Former PD reporter, fishing columnist John Adams dies at 81

John Adams, who retired from The Press Democrat in 1998 and continued to write the newspaper's fishing column through 2005, covered schools and Santa Rosa City Hall.|

John Adams loved to work as a newspaper reporter and he loved to fish. On his best days, the longtime Santa Rosan did both.

Adams wrote for The Press Democrat from 1961 through 2005. At various times he covered Santa Rosa City Hall and the education beat, and he wrote all manner of feature and breaking-news stories and more than his share of obituaries.

But the Army veteran and lifelong outdoorsman seemed to relish most writing about fishing in the column he began after the retirement of his friend and mentor, PD fish-and-game columnist Walt Christensen.

Retired Press Democrat news editor and reporter Bob Klose remembers the day that late Editor-in-Chief Art Volkerts, also an avid North Coast fisherman, stepped to the reporter’s desk and said, “Adams, your body’s here but your mind is on the Russian River.”

Adams died Tuesday at a Santa Rosa hospital. He was 81.

His daughter, Valerie Adams of Santa Rosa, said that even though he wrote his final news story for The Press Democrat in 1998 and his last fishing column in 2005, he still kept stacks and stacks of old reporter’s notebooks.

“He always had a curious nature; he loved being a reporter,” she said.

John Ralph Adams was born to a highly mobile Army family in Anacortes, Washington, in 1935. He wrote six years ago in his own obituary that he “came to pride himself on having passed through 42 states by the time he was in the eighth grade.”

He completed high school in Florence, Oregon, then enrolled at Monterey Peninsula College, where he met Maryanne Crivello.

Said their daughter, “The story was that my dad was in a journalism class and my mom was editor of the school paper.” They married in 1957.

John Adams went on to earn a degree in journalism from San Jose State College in 1959. Immediately after graduation, he was drafted into the Army and served a tour of duty in Korea.

Shortly after his discharge, he was hired onto the news staff at The Press Democrat.

“He was a solid chronicler of current events, gaining the respect of both the school district administration and city government officials with straightforward reportage,” said Gaye LeBaron, the PD columnist and author of Santa Rosa history books.

“John was dedicated to journalism, but none the less to fishing.
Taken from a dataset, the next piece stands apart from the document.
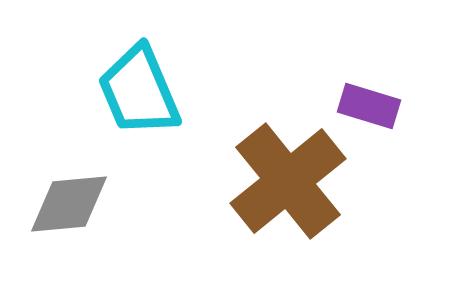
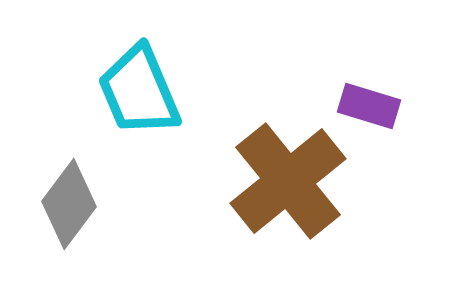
gray diamond: rotated 48 degrees counterclockwise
Like others on the staff who knew the good spot on the river, he would be out and away after deadline when the steelhead were running,” she said.
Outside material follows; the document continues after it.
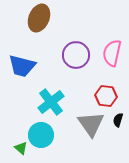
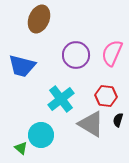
brown ellipse: moved 1 px down
pink semicircle: rotated 12 degrees clockwise
cyan cross: moved 10 px right, 3 px up
gray triangle: rotated 24 degrees counterclockwise
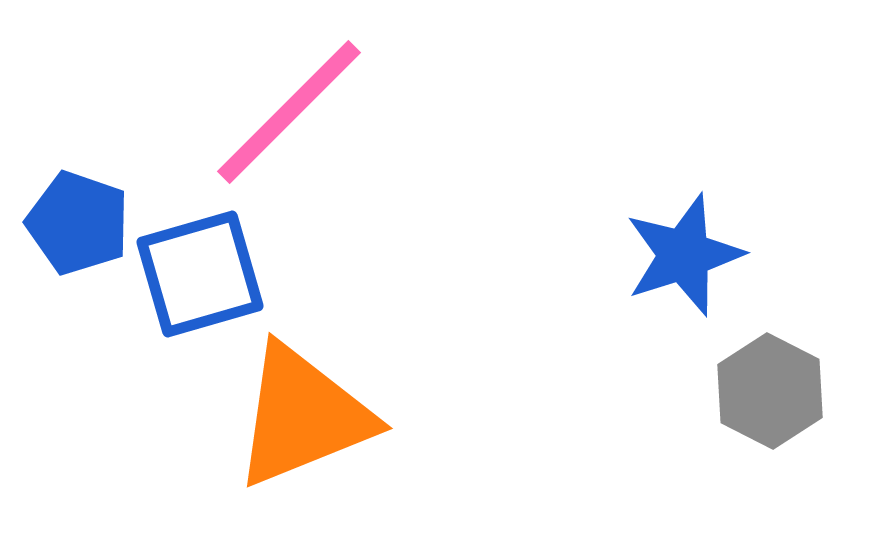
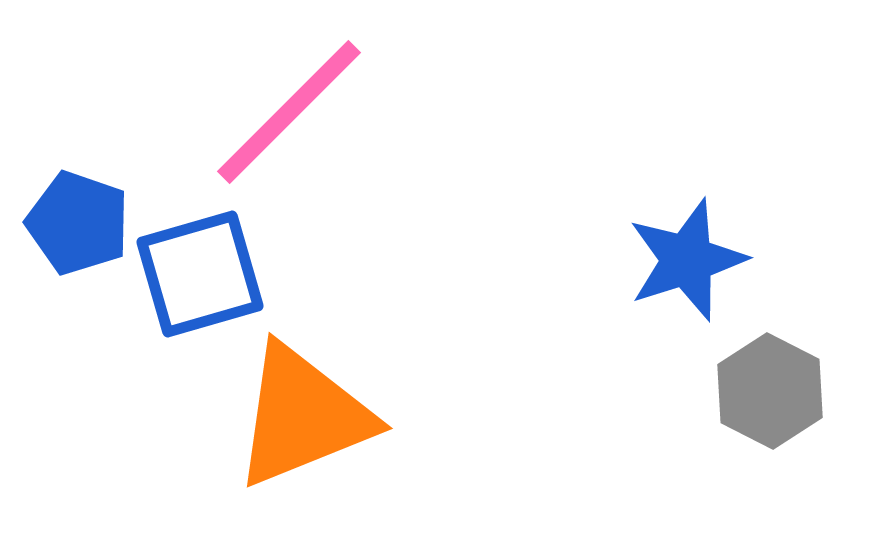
blue star: moved 3 px right, 5 px down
Klose remembered Adams as “a hardworking, dependable reporter” and a loyal member of the Newspaper Guild.

“When I was working on the city desk now and then and needed something done at the last minute, I’d circle the newsroom until I arrived at Adams’ desk. He’d sigh, stop what he was doing and say: ‘Yes? What is it now?’
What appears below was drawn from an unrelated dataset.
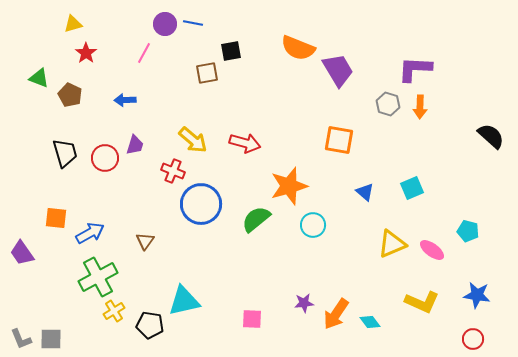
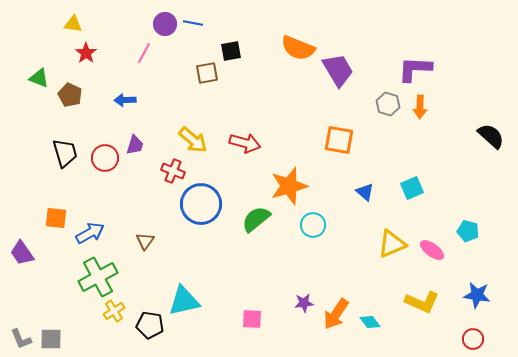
yellow triangle at (73, 24): rotated 24 degrees clockwise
“I’d say something like: ‘You busy?’

“He’d engage in a little theater, fan through a stack of press releases and notes he had hoped to rewrite for the newspaper, and then hold out his hand: ‘What do you have?’

“And he’d do it.”

In his free time, Adams most liked fishing with his son, John Anthony Adams of Chico, and spending time with his wife, daughter and three grandchildren. He donated more than 22 gallons of blood and supported what is now the Boys and Girls Club.

Maryanne Adams died in 2007. As he recovered from losing her, John Adams took walks around Spring Lake and he taught ping-pong to seniors at the Finley Center.

His daughter said he’d been hospitalized at the Kaiser Santa Rosa Medical Center since early July with an infection of the small intestine and other rare side effects from an immunosuppressive medication. In addition to herself, her brother and the grandchildren, she said, her dad is survived by his best friend, Toby the cat.

No public services are planned.

Adams’ family suggests memorial donations to Forgotten Felines, 1814 Empire Industrial Court, Unit F, Santa Rosa 95403; the Southern Poverty Law Center, 400 Washington Ave., Montgomery, Alabama, 36104, or the American Civil Liberties Union, 125 Broad Street, 18th Floor, New York, New York, 10004.